A few more considerations…

Who is your customer or client?

Have a think about who you’re selling to. Is it men, women or both? How old? What do they earn? Where are they based? What are their interests? Where do they go on holiday (if they do). Do they have kids, a partner? What books do they read and where do they tend to shop? You’re building up a profile so that you know who you’re speaking to when you launch your website and on social media. If you don’t know who your customer or client is, you can’t reach them.

Or are you selling to businesses, rather than individuals? If so, what sector are they in and what size of business are they? Where are they based? What would they be looking for when deciding on who to go with for your product/service?

Savings plan

You’re at the start of self-employment so right now, you’ll do well to focus on just getting your business off the ground. But once established, it’s important to protect yourself. If you’re earning enough, it’s great to squirrel away some savings so that if there’s then a period of illness or no work, you’ll have some funds to access that will hopefully see you through it.

Frankie Tortora, founder of Doing it for the Kids and freelance graphic designer, recommended Plum to me. It’s an app that helps you to save a bit each month. This might be worth a shot, if you find it hard to remember these things. I love the idea of it but found I didn’t need it, as I’m quite happy to manage two bank accounts. One is a current account, where I pay myself a salary each month and all bills comes out of. And the other is a business account. Here, I receive all business income (like my book advance, course fees or any ad-hoc journalism commissions) and pay business costs. 

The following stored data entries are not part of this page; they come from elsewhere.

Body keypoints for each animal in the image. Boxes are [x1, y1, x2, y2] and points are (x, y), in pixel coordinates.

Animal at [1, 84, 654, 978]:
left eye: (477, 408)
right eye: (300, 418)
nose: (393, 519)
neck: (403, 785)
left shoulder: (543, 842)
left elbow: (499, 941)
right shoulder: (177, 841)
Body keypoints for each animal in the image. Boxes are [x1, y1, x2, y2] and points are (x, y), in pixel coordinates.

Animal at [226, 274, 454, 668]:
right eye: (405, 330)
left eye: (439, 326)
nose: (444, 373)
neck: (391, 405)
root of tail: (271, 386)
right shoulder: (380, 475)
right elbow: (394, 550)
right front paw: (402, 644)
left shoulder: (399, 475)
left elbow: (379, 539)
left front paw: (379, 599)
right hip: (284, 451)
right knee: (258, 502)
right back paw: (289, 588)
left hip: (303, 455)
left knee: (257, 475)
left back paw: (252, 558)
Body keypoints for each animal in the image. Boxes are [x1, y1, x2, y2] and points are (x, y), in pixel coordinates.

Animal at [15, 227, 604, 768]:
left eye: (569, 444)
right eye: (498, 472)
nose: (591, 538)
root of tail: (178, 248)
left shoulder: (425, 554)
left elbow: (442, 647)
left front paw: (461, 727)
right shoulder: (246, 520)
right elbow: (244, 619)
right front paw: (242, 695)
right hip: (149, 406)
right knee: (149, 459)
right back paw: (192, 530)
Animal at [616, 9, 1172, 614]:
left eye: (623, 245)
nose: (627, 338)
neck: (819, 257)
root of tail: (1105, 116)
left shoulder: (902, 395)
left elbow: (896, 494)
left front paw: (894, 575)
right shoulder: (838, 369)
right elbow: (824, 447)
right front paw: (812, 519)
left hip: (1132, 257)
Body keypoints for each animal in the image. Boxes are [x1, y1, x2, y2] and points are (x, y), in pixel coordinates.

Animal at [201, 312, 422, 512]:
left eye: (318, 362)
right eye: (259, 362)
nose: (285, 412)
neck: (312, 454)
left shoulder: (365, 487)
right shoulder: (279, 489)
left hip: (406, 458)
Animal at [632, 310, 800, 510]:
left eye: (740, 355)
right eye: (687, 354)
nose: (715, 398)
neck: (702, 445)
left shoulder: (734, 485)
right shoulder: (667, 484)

I also transfer my tax money into a savings account. It can be a little heartbreaking having to set aside tax when you’re starting out in business, but it’s necessary. You may already know that as a self-employed person, you have a tax-free personal allowance of £12,500. That means you can earn that amount without having to pay a penny of tax. But anything you earn on top of that, you have to set aside 20% of it for tax (up to £50,000. Then from £51,000 – £150,000 you pay 40% tax. And over £150,000 you pay 45% tax).

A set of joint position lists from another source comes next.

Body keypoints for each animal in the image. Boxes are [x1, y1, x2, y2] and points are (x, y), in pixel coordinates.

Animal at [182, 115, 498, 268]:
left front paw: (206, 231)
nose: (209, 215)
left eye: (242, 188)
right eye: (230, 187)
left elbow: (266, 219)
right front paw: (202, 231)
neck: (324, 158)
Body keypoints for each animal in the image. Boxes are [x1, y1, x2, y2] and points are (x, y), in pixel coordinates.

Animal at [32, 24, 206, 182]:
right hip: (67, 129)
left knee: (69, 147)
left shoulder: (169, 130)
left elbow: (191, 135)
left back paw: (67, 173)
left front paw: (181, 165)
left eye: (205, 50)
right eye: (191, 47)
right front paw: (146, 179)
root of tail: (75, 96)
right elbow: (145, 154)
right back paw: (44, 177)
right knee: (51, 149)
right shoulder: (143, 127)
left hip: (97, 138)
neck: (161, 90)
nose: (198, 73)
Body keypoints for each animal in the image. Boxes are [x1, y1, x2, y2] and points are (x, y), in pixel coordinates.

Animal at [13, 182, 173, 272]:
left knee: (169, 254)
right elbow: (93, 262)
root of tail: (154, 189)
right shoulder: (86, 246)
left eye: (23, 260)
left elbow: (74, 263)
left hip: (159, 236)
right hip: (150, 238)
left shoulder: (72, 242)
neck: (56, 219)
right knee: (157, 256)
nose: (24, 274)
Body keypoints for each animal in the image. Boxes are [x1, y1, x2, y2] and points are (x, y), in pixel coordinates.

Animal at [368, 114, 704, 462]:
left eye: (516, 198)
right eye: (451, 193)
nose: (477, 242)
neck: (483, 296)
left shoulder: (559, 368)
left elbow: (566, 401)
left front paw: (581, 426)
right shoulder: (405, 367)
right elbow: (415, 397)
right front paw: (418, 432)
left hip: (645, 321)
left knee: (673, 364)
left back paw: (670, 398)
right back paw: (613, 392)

What I do as a little extra savings pot is set aside 20% of every freelance job that comes in. That means that when I come to do my tax return, I always have money left over ‘in the pot’, as I haven’t accounted for the tax-free £12,500. It’s like a little bonus before I have to hand over the tax that I do owe. Holly (the coach from earlier) reckons three month’s salary is what all freelancers should aim to have in savings. But she also recommends a ‘fuck it’ fund – put any extra cash in this ‘pot’ so spend frivolously when you need a little pick-me-up. I love this idea.

Limited company

If you register as a limited company – this has tax benefits, and liability benefits but requires a second lot of accounts each year – your accounting will look a little different. When starting out, I’d recommend simply registering as a sole trader and then seeking advice from an accountant once you’re up and running, to determine whether it’s a good idea to become a limited company. There’s some information on the differences between sole trader and limited company here. I now have a limited company, as well as operating as a sole trader.

Freelance insurance

I don’t have it myself but I’m hearing more conversations about insurance. For things like covering you if you’re sick, maternity pay, it can be a good idea. Leah Larwood wrote a blog post about April UK who offer insurance for self-employed workers. Here’s her piece, in case you’re interested.

Pensions

The UK Government are trying to encourage self-employed workers to put money into a pensions fund, in the same way that employed people do. I wrote about this for Forbes. It’s clearly a good idea to think that far ahead but my overriding feeling is that while trying to establish a freelance career or new business (perhaps alongside raising young kids), it doesn’t need to be the priority. Wait until the cash is flowing in and then start worrying about your pension.